ORDERED that the order and judgment is affirmed insofar as appealed from, with costs to the respondent-respondent.

 In reviewing an administrative determination, a court must ascertain whether there is a rational basis for the action in question, or whether it is arbitrary and capricious (see Matter of Pell v. Board of Educ. of Union Free School Dist. No. 1 of Towns of Scarsdale & Mamaroneck, Westchester County, 34 N.Y.2d 222, 231, 356 N.Y.S.2d 833, 313 N.E.2d 321;  see also Matter of Peckham v. Calogero, 12 N.Y.3d 424, 431, 883 N.Y.S.2d 751, 911 N.E.2d 813).   An action is arbitrary and capricious when it is taken without sound basis in reason or regard to the facts (see Matter of Pell v. Board of Educ. of Union Free School Dist. No. 1 of Towns of Scarsdale & Mamaroneck, Westchester County, 34 N.Y.2d at 231, 356 N.Y.S.2d 833, 313 N.E.2d 321).   Thus, “[i]f the court finds that the determination is supported by a rational basis, it must sustain the determination even if the court concludes that it would have reached a different result than the one reached by the agency” (Matter of Peckham v. Calogero, 12 N.Y.3d at 431, 883 N.Y.S.2d 751, 911 N.E.2d 813;  see Kurcsics v. Merchants Mut.
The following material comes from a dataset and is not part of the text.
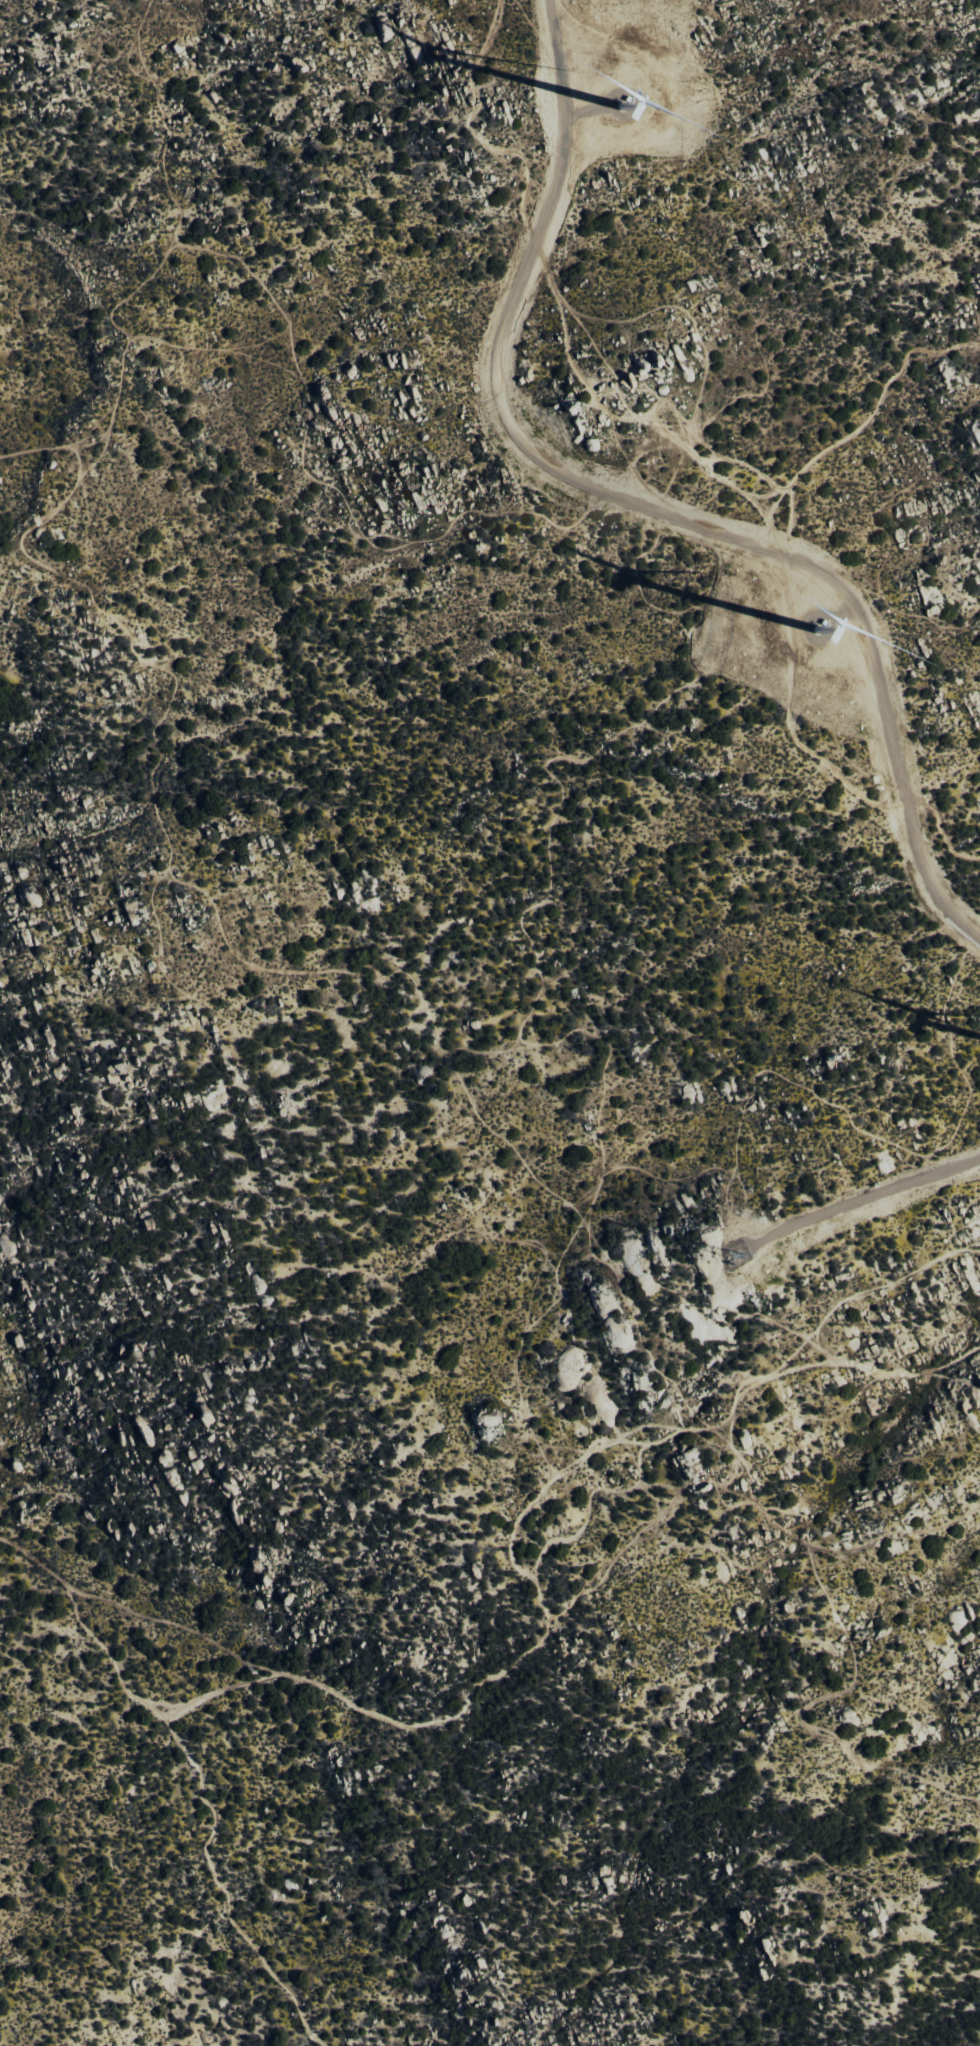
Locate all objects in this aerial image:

Ins. Co., 49 N.Y.2d 451, 459, 426 N.Y.S.2d 454, 403 N.E.2d 159).   Consequently, “courts must defer to an administrative agency's rational interpretation of its own regulations in its area of expertise” (Matter of Peckham v. Calogero, 12 N.Y.3d at 431l, 883 N.Y.S.2d 751, 911 N.E.2d 813).

Here, the petitioner failed to meet its burden of demonstrating that the administrative determination made by the Orange County Legislature (hereinafter the Legislature) in adopting a resolution denying its application for the inclusion of its property in Agricultural District No. 2 in the County of Orange (hereinafter the district) lacked a rational basis or was arbitrary and capricious (see generally Matter of Stanton v. Town of Islip Dept. of Planning & Dev., 37 A.D.3d 473, 829 N.Y.S.2d 596).
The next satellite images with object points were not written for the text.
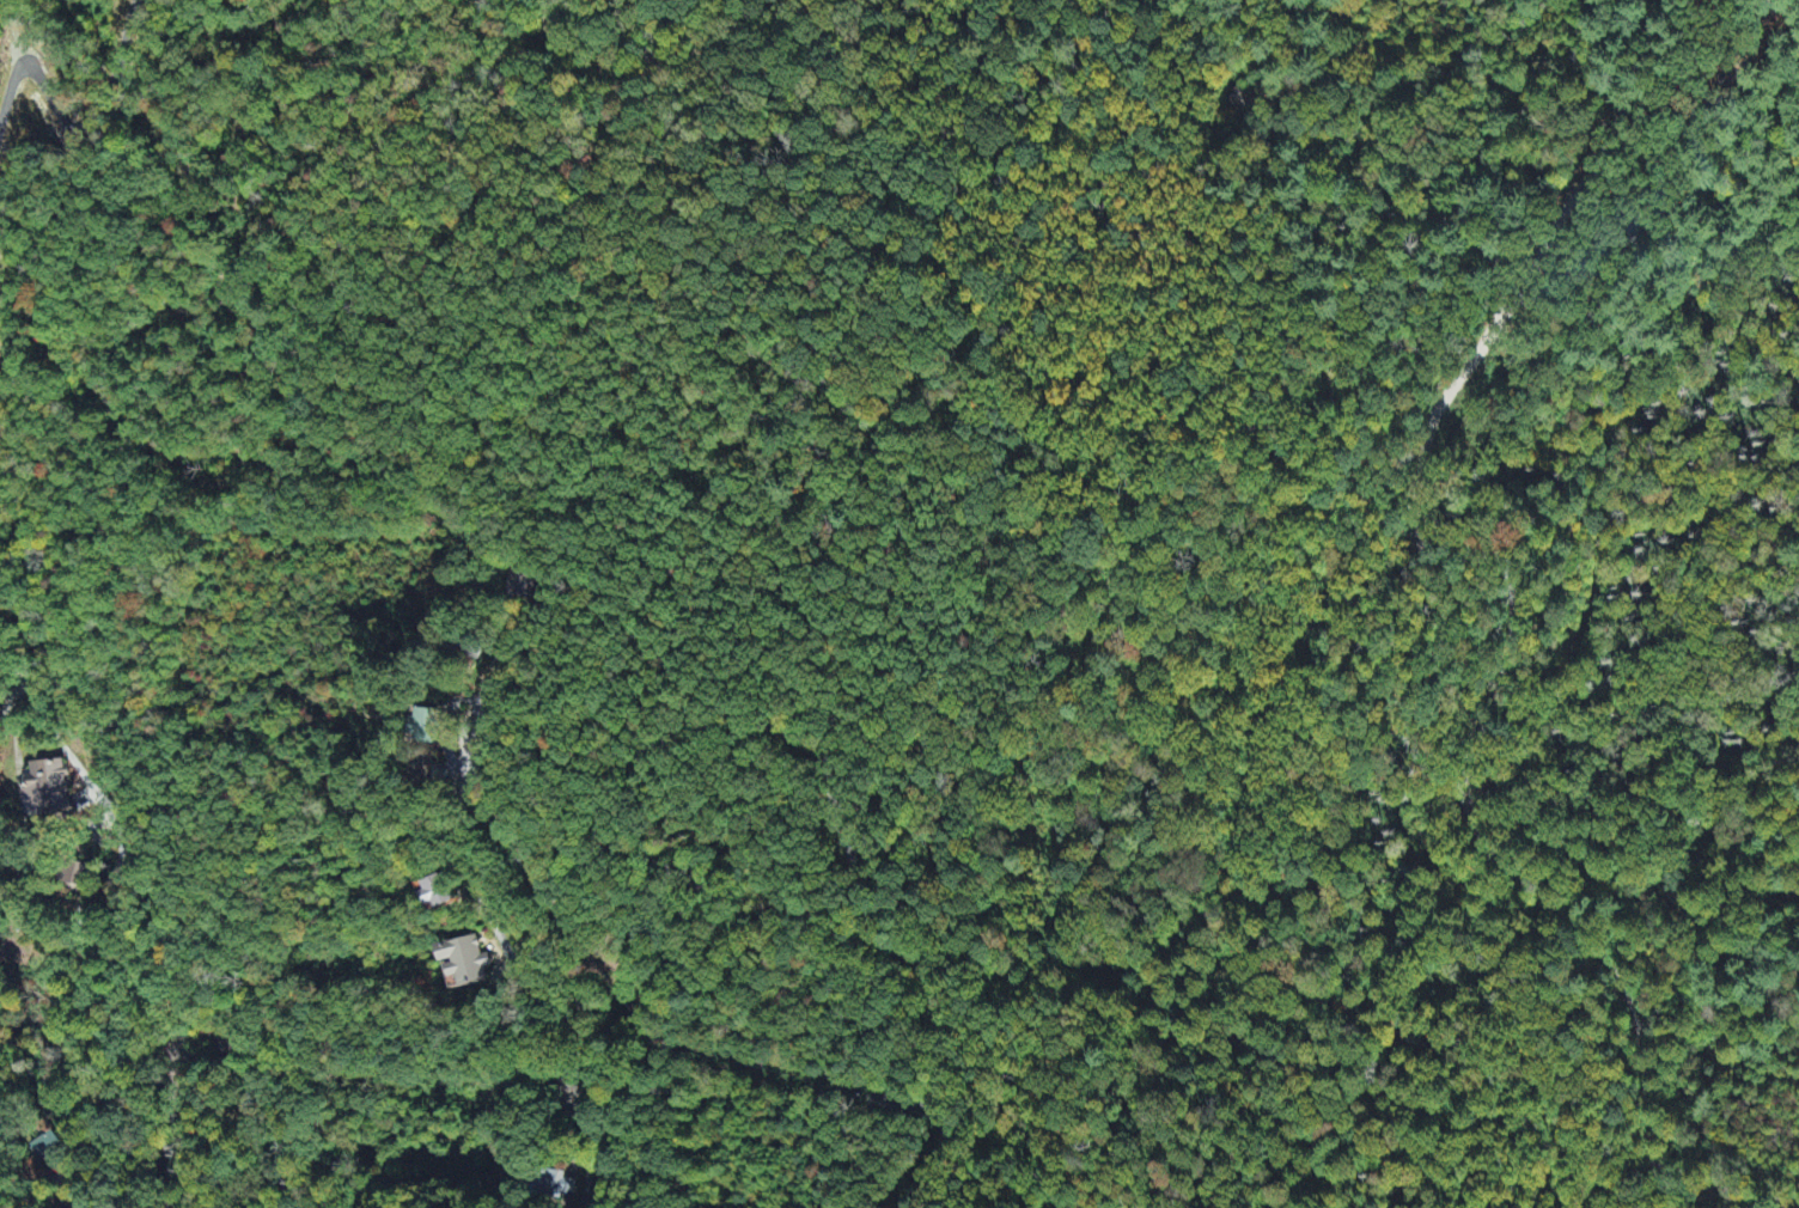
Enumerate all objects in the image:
road: (1090, 1)
road: (1487, 23)
road: (1425, 58)
road: (1520, 72)
road: (629, 107)
road: (1310, 133)
road: (1591, 176)
road: (1294, 191)
building: (426, 726)
road: (669, 754)
building: (47, 788)
road: (49, 794)
road: (1467, 809)
road: (455, 826)
building: (75, 876)
building: (440, 892)
building: (469, 963)
road: (214, 1108)
road: (66, 1134)
building: (557, 1188)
 The rational, expressed concerns of the Legislature regarding the adverse impacts on the Town of Deerpark and upon the parcels of real property neighboring the real property owned by the petitioner if the application were approved were not sufficiently addressed or refuted by the petitioner.   Moreover, there was a rational basis to the concern expressed by the Legislature that, by including the petitioner's property in the district, the petitioner's projected increase in the number of hogs kept on the subject property would contravene the local zoning law and create a potential health hazard. Therefore, contrary to the petitioner's contention, the Legislature's determination was rational, and not arbitrary and capricious (see Matter of Pell v. Board of Educ. of Union Free School Dist. No. 1 of Towns of Scarsdale & Mamaroneck, Westchester County, 34 N.Y.2d at 230-231, 356 N.Y.S.2d 833, 313 N.E.2d 321).

Accordingly, the Supreme Court properly confirmed the determination, denied the petition insofar as asserted against the Legislature, and dismissed the proceeding insofar as asserted against the Legislature.